PRESQUE RIEN
Lorsqu’on finit par ne plus distinguer In You House, une fois que son rivage s’est suffisamment éloigné de nous pour que nous ne puissions plus la voir, il semble qu’elle ne laisse rien d’autre derrière elle que les empreintes de ses pas feutrés qui, comme celles des bords de mer, sont très vite effacées. In Your House pourrait être l’exemple même d’une chanson qui « ne fait que passer ». Cependant une question se pose alors : ne fait-elle vraiment que cela ?
On a l’impression de croiser In Your House par hasard, de faire un bout de chemin avec elle et puis de la voir disparaître de la manière qu’elle était apparue, dans un calme fondu au noir la reliant au silence. Chanson de passage et même passagère tant elle véhicule un sentiment d’éphémère.

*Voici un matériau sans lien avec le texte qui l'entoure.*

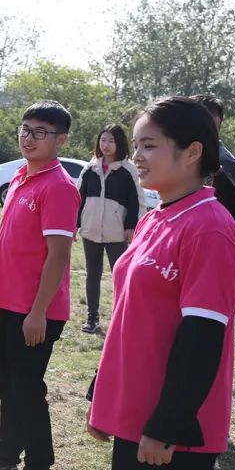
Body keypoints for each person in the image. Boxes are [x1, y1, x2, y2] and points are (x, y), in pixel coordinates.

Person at [87, 97, 235, 470]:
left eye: (150, 146)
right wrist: (106, 394)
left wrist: (167, 424)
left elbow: (202, 336)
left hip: (172, 429)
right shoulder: (156, 217)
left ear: (192, 152)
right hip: (137, 412)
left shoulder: (209, 228)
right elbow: (131, 317)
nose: (136, 156)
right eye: (136, 145)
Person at [0, 100, 80, 470]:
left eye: (40, 132)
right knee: (7, 387)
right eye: (25, 129)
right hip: (11, 306)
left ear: (60, 140)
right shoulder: (21, 177)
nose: (28, 137)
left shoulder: (60, 187)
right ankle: (3, 465)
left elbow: (58, 256)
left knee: (27, 391)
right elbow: (9, 248)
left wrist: (37, 312)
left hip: (39, 312)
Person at [76, 124, 146, 335]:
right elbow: (78, 198)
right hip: (90, 231)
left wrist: (132, 227)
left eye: (111, 141)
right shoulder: (90, 168)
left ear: (119, 144)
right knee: (92, 275)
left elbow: (137, 201)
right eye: (103, 140)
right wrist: (74, 224)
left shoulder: (129, 170)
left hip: (117, 233)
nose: (106, 145)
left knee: (121, 276)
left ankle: (121, 317)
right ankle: (92, 318)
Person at [190, 94, 235, 226]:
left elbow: (226, 217)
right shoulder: (199, 157)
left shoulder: (224, 163)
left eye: (191, 119)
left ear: (215, 122)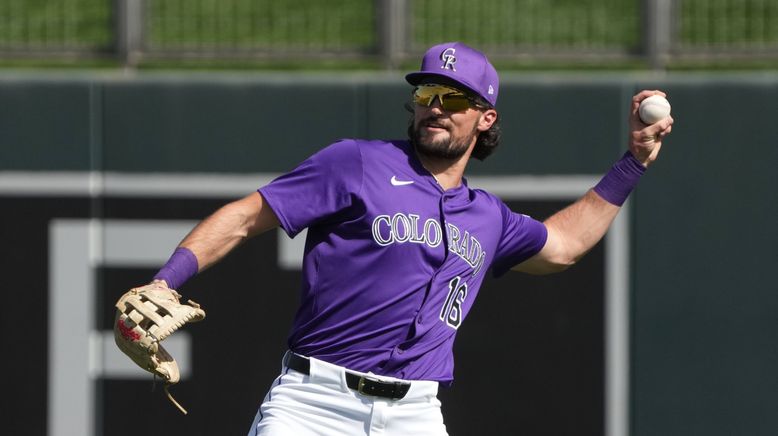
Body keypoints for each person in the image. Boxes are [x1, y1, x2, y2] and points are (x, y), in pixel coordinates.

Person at [149, 42, 673, 435]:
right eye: (426, 92)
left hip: (416, 413)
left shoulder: (486, 217)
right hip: (313, 404)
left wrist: (633, 163)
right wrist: (167, 281)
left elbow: (563, 247)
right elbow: (245, 216)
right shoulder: (357, 162)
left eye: (454, 97)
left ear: (486, 118)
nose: (436, 106)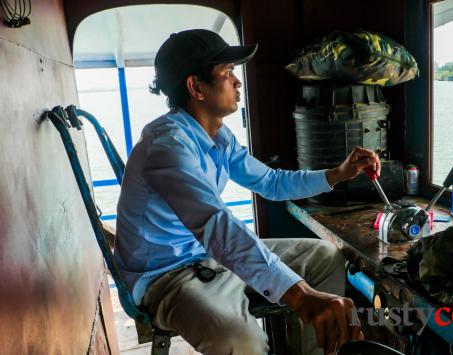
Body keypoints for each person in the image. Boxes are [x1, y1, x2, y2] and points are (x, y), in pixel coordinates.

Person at [114, 29, 381, 355]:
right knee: (242, 342)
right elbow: (215, 223)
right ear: (196, 87)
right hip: (166, 277)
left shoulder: (219, 137)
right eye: (226, 73)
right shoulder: (166, 145)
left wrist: (339, 174)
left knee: (325, 257)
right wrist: (299, 294)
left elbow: (271, 182)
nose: (237, 82)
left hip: (206, 257)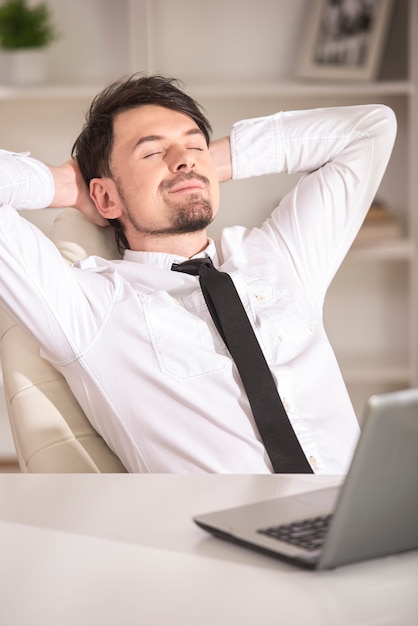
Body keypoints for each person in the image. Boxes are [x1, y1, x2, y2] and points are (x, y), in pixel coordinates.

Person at [0, 74, 396, 473]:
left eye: (194, 144)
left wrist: (207, 165)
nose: (184, 159)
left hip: (360, 517)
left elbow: (369, 130)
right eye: (152, 153)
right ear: (105, 196)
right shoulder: (90, 307)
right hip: (226, 530)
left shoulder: (278, 256)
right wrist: (64, 186)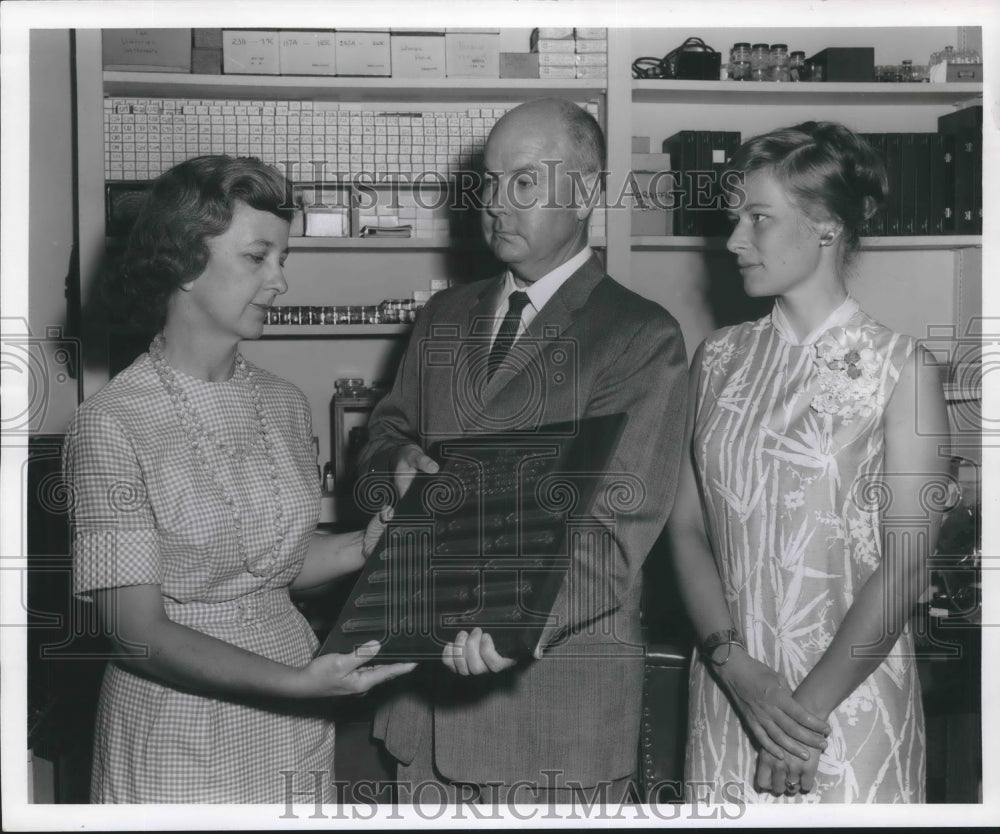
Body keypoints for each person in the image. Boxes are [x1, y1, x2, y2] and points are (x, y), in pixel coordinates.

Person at [357, 98, 689, 803]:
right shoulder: (443, 316)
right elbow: (383, 432)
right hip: (423, 714)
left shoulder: (639, 336)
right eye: (488, 182)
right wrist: (393, 466)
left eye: (525, 183)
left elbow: (614, 531)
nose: (497, 204)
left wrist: (509, 625)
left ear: (589, 193)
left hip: (552, 717)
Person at [64, 156, 415, 803]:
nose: (280, 282)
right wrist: (296, 684)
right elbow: (136, 633)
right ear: (185, 262)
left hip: (293, 720)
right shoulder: (112, 423)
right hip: (180, 725)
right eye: (258, 258)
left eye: (283, 260)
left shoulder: (282, 402)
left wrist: (363, 546)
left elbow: (269, 561)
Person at [667, 121, 951, 803]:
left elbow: (908, 565)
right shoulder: (719, 358)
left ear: (825, 225)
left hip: (842, 714)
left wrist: (801, 718)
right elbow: (686, 530)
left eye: (758, 218)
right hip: (729, 695)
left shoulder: (901, 369)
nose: (734, 239)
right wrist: (736, 669)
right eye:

On n’attendait pas cette chanson et l’on se dit qu’elle n’attend rien de nous, avançant telle un compagnon de route silencieux. In Your House ressemble tout d’abord à un cours paisible, que rien ne semble pouvoir troubler, et qui paraît inoffensif.
Pourtant, une fois cette chanson évanouie, on a l’impression vague d’avoir entendu un son faible qui ressemblerait à celui d’une plainte étouffée : In Your House avance en boucles de guitares inlassablement répétées mais entrecoupées de moments où la guitare se débat mollement avant d’être à nouveau recouverte par les rouleaux infatigables de la mélodie. D’une certaine manière, cette chanson ne fait que travailler sans cesse à son propre engloutissement.
Si cette chanson semble aller de soi, elle n’en coule pas pour autant de source et il semble difficile de savoir d’où elle vient : le chant de Robert Smith se fait neutre, absent, n’offrant pas de prise. In Your House progresse à la manières d’une roue libre : son principe moteur n’est plus qu’un lointain souvenir et ce sera donc à nous de tout inventer et de savoir saisir cette occasion, trop rare en musique, de créer nous-mêmes notre propre musique, à partir de presque rien.
In Your House ressemble à une page blanche, à une pièce vide ou bien à ces coquillages mystérieux que l’on colle à l’oreille. Elle est un appel à l’imaginaire et l’on peut y changer le cours du temps, y vivre une autre vie ou même y entendre comme des mouvements d’eaux insidieux dans lesquels il serait presque possible de se noyer.